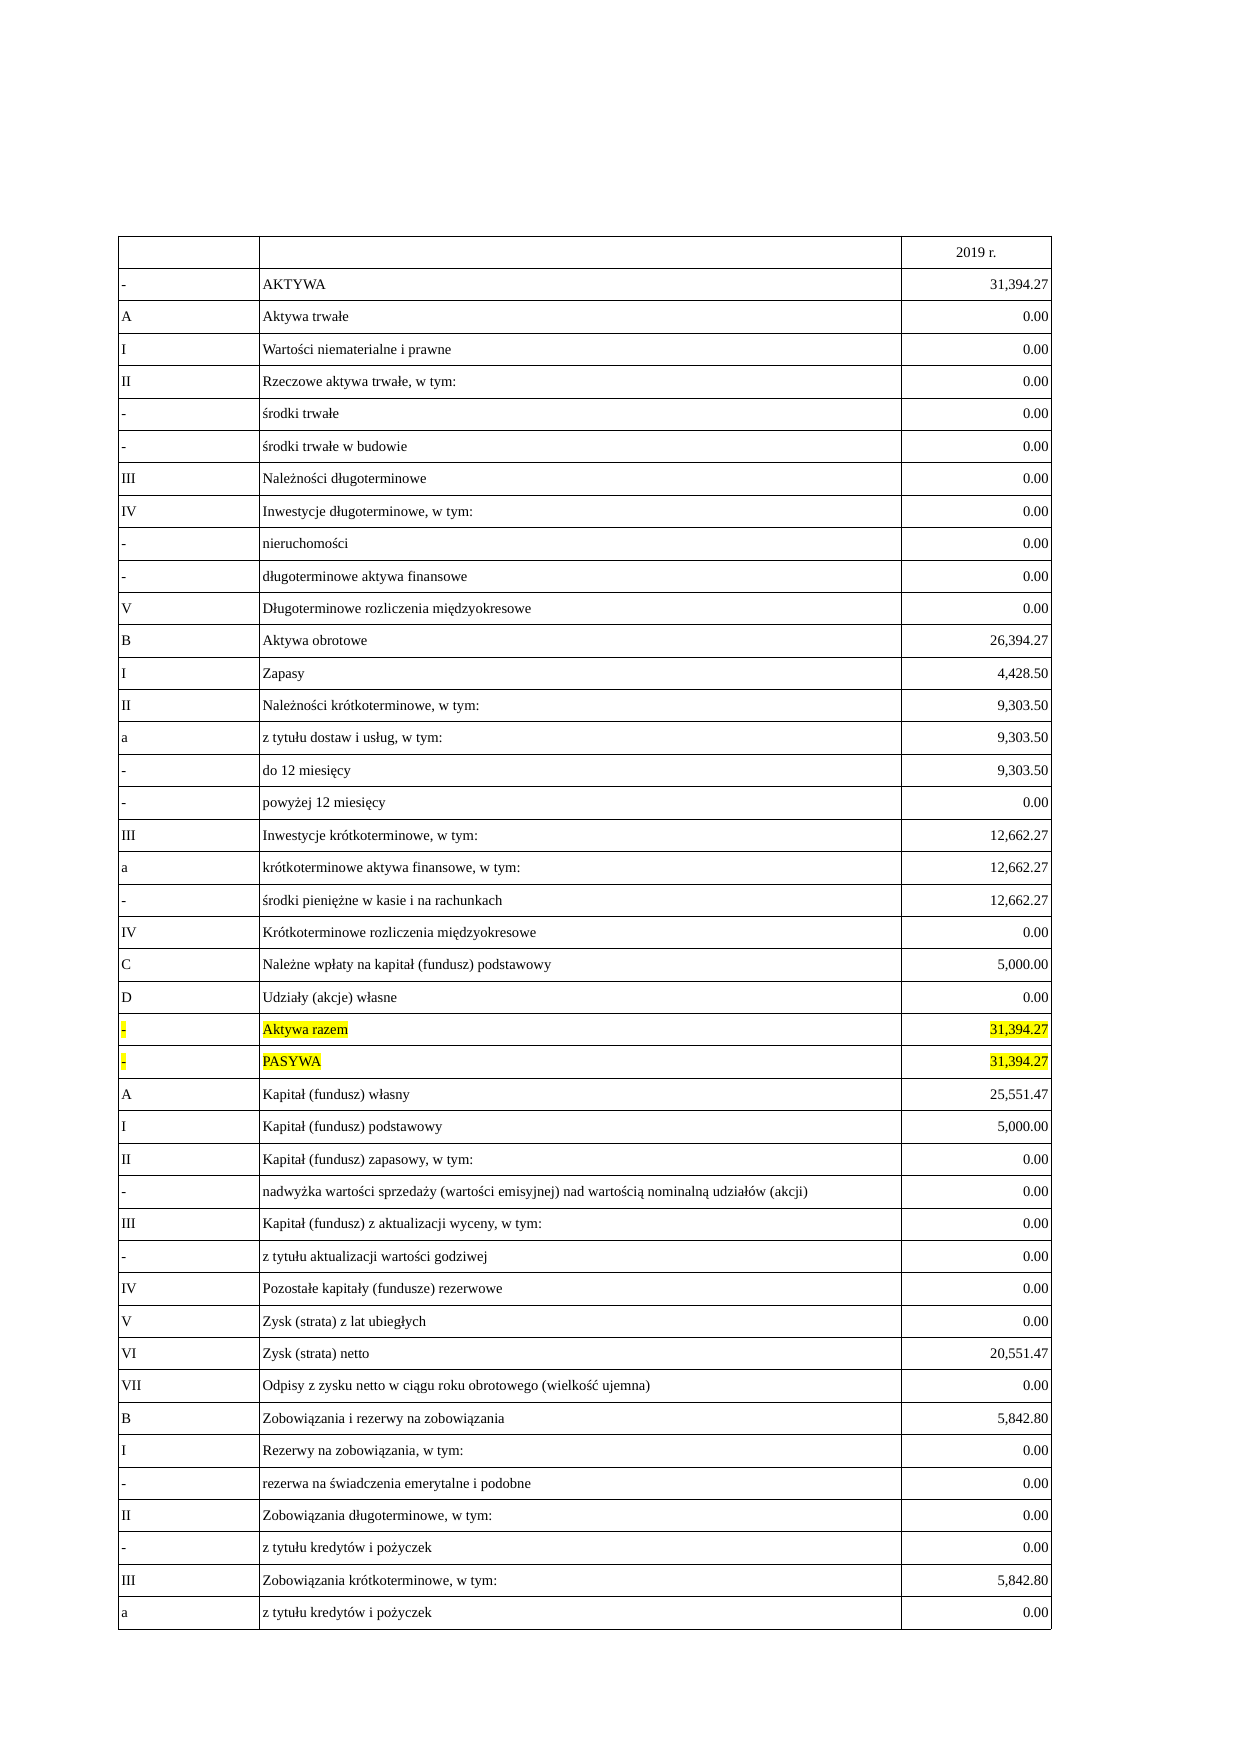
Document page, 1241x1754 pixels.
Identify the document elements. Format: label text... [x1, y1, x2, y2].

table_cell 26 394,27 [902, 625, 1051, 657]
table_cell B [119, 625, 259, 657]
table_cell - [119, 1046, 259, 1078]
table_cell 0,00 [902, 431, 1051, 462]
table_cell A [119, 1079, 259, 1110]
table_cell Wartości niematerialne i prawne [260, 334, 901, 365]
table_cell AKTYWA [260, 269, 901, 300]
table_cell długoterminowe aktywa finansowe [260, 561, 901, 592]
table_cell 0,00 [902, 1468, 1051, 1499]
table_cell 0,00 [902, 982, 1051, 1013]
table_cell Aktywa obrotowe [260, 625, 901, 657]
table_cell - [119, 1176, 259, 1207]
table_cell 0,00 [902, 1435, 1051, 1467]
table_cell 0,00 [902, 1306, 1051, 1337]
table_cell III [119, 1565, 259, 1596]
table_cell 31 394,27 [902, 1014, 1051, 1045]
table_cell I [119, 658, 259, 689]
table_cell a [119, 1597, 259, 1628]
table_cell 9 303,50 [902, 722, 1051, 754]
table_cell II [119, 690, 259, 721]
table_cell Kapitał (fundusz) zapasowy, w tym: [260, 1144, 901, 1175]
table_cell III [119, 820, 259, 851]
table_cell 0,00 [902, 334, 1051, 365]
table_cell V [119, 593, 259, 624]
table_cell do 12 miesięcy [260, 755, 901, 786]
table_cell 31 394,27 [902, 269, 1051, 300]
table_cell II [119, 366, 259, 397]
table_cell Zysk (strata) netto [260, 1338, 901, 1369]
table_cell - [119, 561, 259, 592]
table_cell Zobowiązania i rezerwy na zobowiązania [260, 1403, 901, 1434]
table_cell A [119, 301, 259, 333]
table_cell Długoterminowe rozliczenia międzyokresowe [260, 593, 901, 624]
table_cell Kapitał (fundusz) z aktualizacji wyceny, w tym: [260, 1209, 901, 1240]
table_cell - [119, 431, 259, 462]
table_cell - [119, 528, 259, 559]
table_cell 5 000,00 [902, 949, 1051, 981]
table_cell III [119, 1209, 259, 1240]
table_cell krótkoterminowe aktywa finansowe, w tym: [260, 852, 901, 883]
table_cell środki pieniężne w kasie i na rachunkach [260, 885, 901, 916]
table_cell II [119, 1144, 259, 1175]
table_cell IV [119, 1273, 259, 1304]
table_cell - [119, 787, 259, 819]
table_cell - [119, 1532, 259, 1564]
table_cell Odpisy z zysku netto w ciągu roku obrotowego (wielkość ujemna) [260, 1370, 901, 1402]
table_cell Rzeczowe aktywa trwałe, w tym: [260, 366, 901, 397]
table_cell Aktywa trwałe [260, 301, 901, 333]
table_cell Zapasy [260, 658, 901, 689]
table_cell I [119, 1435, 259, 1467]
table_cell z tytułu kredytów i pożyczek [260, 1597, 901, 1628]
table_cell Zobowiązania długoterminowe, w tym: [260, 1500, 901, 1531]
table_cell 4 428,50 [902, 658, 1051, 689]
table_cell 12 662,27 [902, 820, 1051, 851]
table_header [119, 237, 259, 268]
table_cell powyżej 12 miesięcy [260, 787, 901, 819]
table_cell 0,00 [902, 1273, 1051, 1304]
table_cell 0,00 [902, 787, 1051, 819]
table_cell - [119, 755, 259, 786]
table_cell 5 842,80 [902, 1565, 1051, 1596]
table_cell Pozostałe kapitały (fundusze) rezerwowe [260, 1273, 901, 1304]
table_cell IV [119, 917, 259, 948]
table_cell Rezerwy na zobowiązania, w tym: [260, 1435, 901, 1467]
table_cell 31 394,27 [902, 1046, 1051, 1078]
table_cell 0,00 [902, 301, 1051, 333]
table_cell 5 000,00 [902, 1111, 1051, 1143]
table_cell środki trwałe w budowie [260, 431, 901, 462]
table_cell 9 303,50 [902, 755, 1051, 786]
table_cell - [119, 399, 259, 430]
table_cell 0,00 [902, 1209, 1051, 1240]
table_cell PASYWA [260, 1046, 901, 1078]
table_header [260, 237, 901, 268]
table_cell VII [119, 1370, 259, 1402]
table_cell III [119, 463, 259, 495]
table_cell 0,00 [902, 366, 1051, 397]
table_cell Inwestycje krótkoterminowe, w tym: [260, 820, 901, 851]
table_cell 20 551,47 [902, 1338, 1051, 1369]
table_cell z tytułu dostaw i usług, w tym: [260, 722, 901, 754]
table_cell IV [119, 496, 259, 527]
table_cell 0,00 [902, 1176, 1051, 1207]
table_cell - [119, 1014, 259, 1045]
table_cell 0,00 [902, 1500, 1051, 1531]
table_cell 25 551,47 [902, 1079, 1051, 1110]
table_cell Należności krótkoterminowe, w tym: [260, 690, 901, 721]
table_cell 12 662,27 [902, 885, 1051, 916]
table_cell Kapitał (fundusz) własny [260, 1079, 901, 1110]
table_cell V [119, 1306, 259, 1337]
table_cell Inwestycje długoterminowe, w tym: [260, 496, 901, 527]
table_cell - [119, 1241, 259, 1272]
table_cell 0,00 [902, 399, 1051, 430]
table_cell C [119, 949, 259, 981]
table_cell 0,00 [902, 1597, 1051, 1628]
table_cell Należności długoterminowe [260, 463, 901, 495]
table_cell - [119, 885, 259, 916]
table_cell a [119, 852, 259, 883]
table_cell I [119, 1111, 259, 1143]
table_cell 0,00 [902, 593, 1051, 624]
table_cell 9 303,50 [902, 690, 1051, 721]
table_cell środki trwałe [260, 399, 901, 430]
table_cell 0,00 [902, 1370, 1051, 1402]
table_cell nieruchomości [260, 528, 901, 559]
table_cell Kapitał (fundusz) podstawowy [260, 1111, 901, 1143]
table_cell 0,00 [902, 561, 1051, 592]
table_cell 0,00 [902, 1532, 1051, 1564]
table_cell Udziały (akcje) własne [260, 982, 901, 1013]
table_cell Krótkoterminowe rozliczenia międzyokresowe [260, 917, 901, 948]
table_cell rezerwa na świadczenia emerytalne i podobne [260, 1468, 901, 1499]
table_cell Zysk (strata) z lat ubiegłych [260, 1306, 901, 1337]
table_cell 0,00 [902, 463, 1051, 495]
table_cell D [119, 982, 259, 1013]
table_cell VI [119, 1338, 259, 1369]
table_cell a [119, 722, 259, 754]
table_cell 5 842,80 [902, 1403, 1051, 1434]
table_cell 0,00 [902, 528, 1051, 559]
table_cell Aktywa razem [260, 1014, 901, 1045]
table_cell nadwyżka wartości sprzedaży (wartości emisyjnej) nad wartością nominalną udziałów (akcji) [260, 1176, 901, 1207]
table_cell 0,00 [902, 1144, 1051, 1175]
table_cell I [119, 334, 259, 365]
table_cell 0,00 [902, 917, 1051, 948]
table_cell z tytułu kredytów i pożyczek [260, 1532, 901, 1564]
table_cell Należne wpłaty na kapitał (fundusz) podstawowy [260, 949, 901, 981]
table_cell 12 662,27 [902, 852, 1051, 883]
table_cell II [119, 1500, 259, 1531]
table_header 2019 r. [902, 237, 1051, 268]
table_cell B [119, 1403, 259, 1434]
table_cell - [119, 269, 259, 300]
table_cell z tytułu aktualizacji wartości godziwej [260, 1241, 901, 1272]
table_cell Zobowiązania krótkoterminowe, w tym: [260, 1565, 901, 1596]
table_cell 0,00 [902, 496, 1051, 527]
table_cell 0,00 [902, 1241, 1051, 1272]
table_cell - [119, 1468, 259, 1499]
■ ■ ■ ■
#### Required work
Copy the entries above word for word, leaving out the picture.

#### Completed task
Document page, 1241x1754 pixels.
Identify the document elements. Format: label text... [x1, y1, x2, y2].

table_cell 26 394,27 [902, 625, 1051, 657]
table_cell B [119, 625, 259, 657]
table_cell - [119, 1046, 259, 1078]
table_cell 0,00 [902, 431, 1051, 462]
table_cell A [119, 1079, 259, 1110]
table_cell Wartości niematerialne i prawne [260, 334, 901, 365]
table_cell AKTYWA [260, 269, 901, 300]
table_cell długoterminowe aktywa finansowe [260, 561, 901, 592]
table_cell 0,00 [902, 1468, 1051, 1499]
table_cell 0,00 [902, 982, 1051, 1013]
table_cell Aktywa obrotowe [260, 625, 901, 657]
table_cell - [119, 1176, 259, 1207]
table_cell 0,00 [902, 1435, 1051, 1467]
table_cell 0,00 [902, 1306, 1051, 1337]
table_cell III [119, 1565, 259, 1596]
table_cell 31 394,27 [902, 1014, 1051, 1045]
table_cell I [119, 658, 259, 689]
table_cell a [119, 1597, 259, 1628]
table_cell 9 303,50 [902, 722, 1051, 754]
table_cell II [119, 690, 259, 721]
table_cell Kapitał (fundusz) zapasowy, w tym: [260, 1144, 901, 1175]
table_cell III [119, 820, 259, 851]
table_cell 0,00 [902, 334, 1051, 365]
table_cell V [119, 593, 259, 624]
table_cell do 12 miesięcy [260, 755, 901, 786]
table_cell 31 394,27 [902, 269, 1051, 300]
table_cell II [119, 366, 259, 397]
table_cell Zysk (strata) netto [260, 1338, 901, 1369]
table_cell - [119, 561, 259, 592]
table_cell Zobowiązania i rezerwy na zobowiązania [260, 1403, 901, 1434]
table_cell A [119, 301, 259, 333]
table_cell Długoterminowe rozliczenia międzyokresowe [260, 593, 901, 624]
table_cell Kapitał (fundusz) z aktualizacji wyceny, w tym: [260, 1209, 901, 1240]
table_cell - [119, 431, 259, 462]
table_cell - [119, 528, 259, 559]
table_cell 5 000,00 [902, 949, 1051, 981]
table_cell III [119, 1209, 259, 1240]
table_cell krótkoterminowe aktywa finansowe, w tym: [260, 852, 901, 883]
table_cell środki pieniężne w kasie i na rachunkach [260, 885, 901, 916]
table_cell II [119, 1144, 259, 1175]
table_cell IV [119, 1273, 259, 1304]
table_cell - [119, 787, 259, 819]
table_cell - [119, 1532, 259, 1564]
table_cell Odpisy z zysku netto w ciągu roku obrotowego (wielkość ujemna) [260, 1370, 901, 1402]
table_cell Rzeczowe aktywa trwałe, w tym: [260, 366, 901, 397]
table_cell Aktywa trwałe [260, 301, 901, 333]
table_cell Zapasy [260, 658, 901, 689]
table_cell I [119, 1435, 259, 1467]
table_cell z tytułu kredytów i pożyczek [260, 1597, 901, 1628]
table_cell Zobowiązania długoterminowe, w tym: [260, 1500, 901, 1531]
table_cell 4 428,50 [902, 658, 1051, 689]
table_cell 12 662,27 [902, 820, 1051, 851]
table_header [119, 237, 259, 268]
table_cell powyżej 12 miesięcy [260, 787, 901, 819]
table_cell 0,00 [902, 1273, 1051, 1304]
table_cell 0,00 [902, 787, 1051, 819]
table_cell - [119, 755, 259, 786]
table_cell 5 842,80 [902, 1565, 1051, 1596]
table_cell Pozostałe kapitały (fundusze) rezerwowe [260, 1273, 901, 1304]
table_cell IV [119, 917, 259, 948]
table_cell Rezerwy na zobowiązania, w tym: [260, 1435, 901, 1467]
table_cell 31 394,27 [902, 1046, 1051, 1078]
table_cell 0,00 [902, 301, 1051, 333]
table_cell 5 000,00 [902, 1111, 1051, 1143]
table_cell środki trwałe w budowie [260, 431, 901, 462]
table_cell 9 303,50 [902, 755, 1051, 786]
table_cell - [119, 399, 259, 430]
table_cell 0,00 [902, 1209, 1051, 1240]
table_cell PASYWA [260, 1046, 901, 1078]
table_header [260, 237, 901, 268]
table_cell VII [119, 1370, 259, 1402]
table_cell III [119, 463, 259, 495]
table_cell 0,00 [902, 366, 1051, 397]
table_cell Inwestycje krótkoterminowe, w tym: [260, 820, 901, 851]
table_cell 20 551,47 [902, 1338, 1051, 1369]
table_cell z tytułu dostaw i usług, w tym: [260, 722, 901, 754]
table_cell IV [119, 496, 259, 527]
table_cell 0,00 [902, 1176, 1051, 1207]
table_cell - [119, 1014, 259, 1045]
table_cell 0,00 [902, 1500, 1051, 1531]
table_cell 25 551,47 [902, 1079, 1051, 1110]
table_cell Należności krótkoterminowe, w tym: [260, 690, 901, 721]
table_cell 12 662,27 [902, 885, 1051, 916]
table_cell Kapitał (fundusz) własny [260, 1079, 901, 1110]
table_cell V [119, 1306, 259, 1337]
table_cell Inwestycje długoterminowe, w tym: [260, 496, 901, 527]
table_cell - [119, 1241, 259, 1272]
table_cell 0,00 [902, 399, 1051, 430]
table_cell C [119, 949, 259, 981]
table_cell 0,00 [902, 1597, 1051, 1628]
table_cell Należności długoterminowe [260, 463, 901, 495]
table_cell - [119, 885, 259, 916]
table_cell a [119, 852, 259, 883]
table_cell I [119, 1111, 259, 1143]
table_cell 0,00 [902, 593, 1051, 624]
table_cell 9 303,50 [902, 690, 1051, 721]
table_cell środki trwałe [260, 399, 901, 430]
table_cell 0,00 [902, 1370, 1051, 1402]
table_cell nieruchomości [260, 528, 901, 559]
table_cell Kapitał (fundusz) podstawowy [260, 1111, 901, 1143]
table_cell 0,00 [902, 561, 1051, 592]
table_cell 0,00 [902, 1532, 1051, 1564]
table_cell Udziały (akcje) własne [260, 982, 901, 1013]
table_cell Krótkoterminowe rozliczenia międzyokresowe [260, 917, 901, 948]
table_cell rezerwa na świadczenia emerytalne i podobne [260, 1468, 901, 1499]
table_cell Zysk (strata) z lat ubiegłych [260, 1306, 901, 1337]
table_cell 0,00 [902, 463, 1051, 495]
table_cell D [119, 982, 259, 1013]
table_cell VI [119, 1338, 259, 1369]
table_cell a [119, 722, 259, 754]
table_cell 5 842,80 [902, 1403, 1051, 1434]
table_cell 0,00 [902, 528, 1051, 559]
table_cell Aktywa razem [260, 1014, 901, 1045]
table_cell nadwyżka wartości sprzedaży (wartości emisyjnej) nad wartością nominalną udziałów (akcji) [260, 1176, 901, 1207]
table_cell 0,00 [902, 1144, 1051, 1175]
table_cell I [119, 334, 259, 365]
table_cell 0,00 [902, 917, 1051, 948]
table_cell z tytułu kredytów i pożyczek [260, 1532, 901, 1564]
table_cell Należne wpłaty na kapitał (fundusz) podstawowy [260, 949, 901, 981]
table_cell 12 662,27 [902, 852, 1051, 883]
table_cell II [119, 1500, 259, 1531]
table_header 2019 r. [902, 237, 1051, 268]
table_cell B [119, 1403, 259, 1434]
table_cell - [119, 269, 259, 300]
table_cell z tytułu aktualizacji wartości godziwej [260, 1241, 901, 1272]
table_cell Zobowiązania krótkoterminowe, w tym: [260, 1565, 901, 1596]
table_cell 0,00 [902, 496, 1051, 527]
table_cell 0,00 [902, 1241, 1051, 1272]
table_cell - [119, 1468, 259, 1499]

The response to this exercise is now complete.